Indeed, all of the many complaints we have about the government today — surveillance, militarism, corruption, harassment, SWAT team raids, political persecution, spying, and overcriminalization have been around for decades.
But this was handled by humans and not robots.
When you find yourself in the government’s crosshairs, it will not matter whether your skin is black or yellow or brown or white; it will not matter whether you’re an immigrant or a citizen; it will not matter whether you’re rich or poor; it will not matter whether you’re Republican or Democrat; and it certainly won’t matter who you voted for in the last presidential election.
Today, dozens of the largest U.S. law enforcement agencies have at least one robot, according to experts. And many smaller departments are just a phone call away from having access to a nearby agency’s device.
Under a federal government program that supplies excess military equipment to civil agencies, the number of agencies that have acquired a robot has climbed dramatically.
In Illinois, the Cook County Sheriff’s Police Department has two robots equipped to disable and even kill suspects. These robots were made available through the Pentagon’s 1033 program which allows police departments to use military surplus weaponry to aid in enforcing the law.
As military-grade robotics get cheaper and more capable, more of them will be armed and will eventually patrol American streets.
How do I know?
Because reactionary politics serves the police state and Americans who believe that death tech will not be used on them welcome the idea of having killer robots take out suspects rather than the officers themselves.

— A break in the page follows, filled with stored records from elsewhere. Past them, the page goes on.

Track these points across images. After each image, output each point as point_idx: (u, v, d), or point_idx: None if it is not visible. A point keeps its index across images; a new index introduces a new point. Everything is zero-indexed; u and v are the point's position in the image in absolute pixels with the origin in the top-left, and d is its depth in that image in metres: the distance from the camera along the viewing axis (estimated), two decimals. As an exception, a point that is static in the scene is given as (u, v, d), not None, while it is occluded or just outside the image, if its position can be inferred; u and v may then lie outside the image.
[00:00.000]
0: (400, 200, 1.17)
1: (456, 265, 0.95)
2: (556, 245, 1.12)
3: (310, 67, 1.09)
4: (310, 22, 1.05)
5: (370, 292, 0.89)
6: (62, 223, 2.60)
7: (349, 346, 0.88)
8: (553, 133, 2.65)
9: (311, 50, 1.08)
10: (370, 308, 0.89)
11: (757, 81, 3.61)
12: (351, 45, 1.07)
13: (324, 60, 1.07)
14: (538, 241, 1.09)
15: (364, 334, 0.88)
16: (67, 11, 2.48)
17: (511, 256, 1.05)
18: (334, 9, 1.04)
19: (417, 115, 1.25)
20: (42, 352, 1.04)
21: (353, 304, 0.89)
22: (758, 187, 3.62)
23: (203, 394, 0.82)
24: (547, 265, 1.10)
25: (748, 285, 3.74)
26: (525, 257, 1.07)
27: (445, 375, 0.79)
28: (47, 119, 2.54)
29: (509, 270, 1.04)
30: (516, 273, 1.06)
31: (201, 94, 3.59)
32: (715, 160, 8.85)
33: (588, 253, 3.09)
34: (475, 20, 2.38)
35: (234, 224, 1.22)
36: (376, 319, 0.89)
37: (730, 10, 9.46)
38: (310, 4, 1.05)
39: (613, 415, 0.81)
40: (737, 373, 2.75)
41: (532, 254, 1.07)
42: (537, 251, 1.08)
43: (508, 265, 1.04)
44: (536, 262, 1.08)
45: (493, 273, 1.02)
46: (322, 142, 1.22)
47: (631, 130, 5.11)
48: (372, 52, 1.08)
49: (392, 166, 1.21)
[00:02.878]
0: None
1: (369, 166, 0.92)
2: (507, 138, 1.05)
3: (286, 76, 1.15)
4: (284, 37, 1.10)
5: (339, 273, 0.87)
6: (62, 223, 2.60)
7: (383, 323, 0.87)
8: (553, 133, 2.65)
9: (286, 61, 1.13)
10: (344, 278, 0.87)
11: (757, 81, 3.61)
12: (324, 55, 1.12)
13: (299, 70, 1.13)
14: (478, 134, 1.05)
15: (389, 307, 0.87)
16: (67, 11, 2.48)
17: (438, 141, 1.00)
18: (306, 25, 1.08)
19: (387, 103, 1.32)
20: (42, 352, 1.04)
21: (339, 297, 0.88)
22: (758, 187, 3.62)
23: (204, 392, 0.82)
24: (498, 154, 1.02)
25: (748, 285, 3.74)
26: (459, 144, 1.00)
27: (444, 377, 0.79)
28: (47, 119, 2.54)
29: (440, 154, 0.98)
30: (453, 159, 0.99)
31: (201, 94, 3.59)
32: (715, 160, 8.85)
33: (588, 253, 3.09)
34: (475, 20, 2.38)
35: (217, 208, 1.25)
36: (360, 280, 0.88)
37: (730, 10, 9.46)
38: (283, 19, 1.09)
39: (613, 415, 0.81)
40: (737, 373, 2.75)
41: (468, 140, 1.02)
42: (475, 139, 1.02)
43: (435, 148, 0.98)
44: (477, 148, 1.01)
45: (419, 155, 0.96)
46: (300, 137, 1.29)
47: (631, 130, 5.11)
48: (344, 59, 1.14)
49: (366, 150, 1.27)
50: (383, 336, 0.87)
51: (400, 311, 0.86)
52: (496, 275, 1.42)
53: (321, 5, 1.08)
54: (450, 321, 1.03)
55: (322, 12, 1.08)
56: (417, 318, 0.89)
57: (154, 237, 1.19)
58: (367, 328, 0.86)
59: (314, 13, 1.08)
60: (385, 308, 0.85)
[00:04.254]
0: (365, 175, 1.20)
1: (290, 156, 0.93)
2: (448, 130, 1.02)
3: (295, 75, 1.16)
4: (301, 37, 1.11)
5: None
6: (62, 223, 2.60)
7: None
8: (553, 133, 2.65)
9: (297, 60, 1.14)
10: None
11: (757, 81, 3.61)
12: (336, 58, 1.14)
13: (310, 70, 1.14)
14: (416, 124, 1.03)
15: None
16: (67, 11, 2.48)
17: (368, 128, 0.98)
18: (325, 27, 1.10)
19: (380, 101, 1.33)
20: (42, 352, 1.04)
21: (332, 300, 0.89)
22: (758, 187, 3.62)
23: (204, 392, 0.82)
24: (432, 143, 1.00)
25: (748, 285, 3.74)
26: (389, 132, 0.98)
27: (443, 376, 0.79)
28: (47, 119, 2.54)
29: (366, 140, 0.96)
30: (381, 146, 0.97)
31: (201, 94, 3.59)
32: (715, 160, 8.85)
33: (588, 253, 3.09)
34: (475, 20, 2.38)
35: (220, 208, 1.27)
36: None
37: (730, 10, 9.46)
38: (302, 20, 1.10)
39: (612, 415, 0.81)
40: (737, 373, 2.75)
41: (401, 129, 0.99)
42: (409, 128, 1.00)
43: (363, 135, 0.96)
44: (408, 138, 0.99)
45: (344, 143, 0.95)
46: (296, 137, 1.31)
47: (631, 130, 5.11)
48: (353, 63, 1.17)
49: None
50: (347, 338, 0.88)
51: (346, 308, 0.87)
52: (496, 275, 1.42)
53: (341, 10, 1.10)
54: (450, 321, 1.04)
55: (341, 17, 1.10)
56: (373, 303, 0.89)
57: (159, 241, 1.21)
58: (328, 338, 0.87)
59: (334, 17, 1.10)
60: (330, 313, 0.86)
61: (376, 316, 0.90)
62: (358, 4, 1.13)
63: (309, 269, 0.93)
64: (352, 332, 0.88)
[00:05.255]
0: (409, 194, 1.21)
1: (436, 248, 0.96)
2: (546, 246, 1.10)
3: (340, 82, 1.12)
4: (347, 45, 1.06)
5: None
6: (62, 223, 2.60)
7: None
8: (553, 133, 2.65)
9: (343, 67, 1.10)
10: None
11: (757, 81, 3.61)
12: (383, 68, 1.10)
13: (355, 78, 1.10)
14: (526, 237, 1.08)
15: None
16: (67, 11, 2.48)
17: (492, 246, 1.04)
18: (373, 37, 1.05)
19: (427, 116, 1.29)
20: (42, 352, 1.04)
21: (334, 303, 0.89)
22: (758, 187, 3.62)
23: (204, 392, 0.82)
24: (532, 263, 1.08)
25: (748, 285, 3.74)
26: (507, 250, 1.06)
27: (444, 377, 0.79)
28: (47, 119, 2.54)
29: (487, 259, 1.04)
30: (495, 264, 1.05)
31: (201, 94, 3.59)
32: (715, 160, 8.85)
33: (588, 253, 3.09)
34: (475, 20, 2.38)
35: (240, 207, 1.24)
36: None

While violence from either side of the Thin Blue Line should be neither tolerated nor condoned, the militarization of police forces, in both equipment and training, has now created the need for robo cops which creates an air of coerced compliance as the human element of shooting or killing American citizens is taken out of the picture and left up to a mechanical death bot.
Much like the Golem or the Homunculus, mankind wants to create a superior machine capable of solving its problems and meeting its needs. On the surface, this sounds pretty harmless. However, the technocracy has now demonstrated that they are no longer satisfied with simple A.I. companions, or with using technology to enhance and better our lives. They are now creating technology that will coerce compliance.
With the militarization of police capabilities, there are many Americans that believe that it is reasonable to use robotics in this way to ensure compliance. If one doesn’t have to talk to a subject and can demand compliance, then this may mean more forceful or coercive demands can be made — who are you to argue with a robot?
It is naïve to think that the robots of the future used for law enforcement will never approach you — or harm you in any way because you think you are by no means doing anything to worry about.
It seems inevitable that every modern technological advance will be somehow factored into killing people. One can fully expect that these kinds of systems will be developed for local police force use as well.
With thousands of robots operated by hundreds of police departments across the country, those concerned by the prospect of shotgun robots on the streets of Oakland or elsewhere refer to what they say is a clear antecedent with other militarized hardware: mission creep.
Once a technology is feasible and permitted, it tends to linger. Just as drones, mine-proof trucks, and Stingray devices drifted from Middle Eastern battlefields to American towns.
This is more than pointing out a slippery slope — it is about the slide to mechanized death and the militarization of police all over the world.
In the race for extinction — which our proud technological nations are carrying out undeterred by that “minor” collateral damage thing, i.e., the death of all of us — there are many machines that have the potential to inch us closer to a planned technological Armageddon.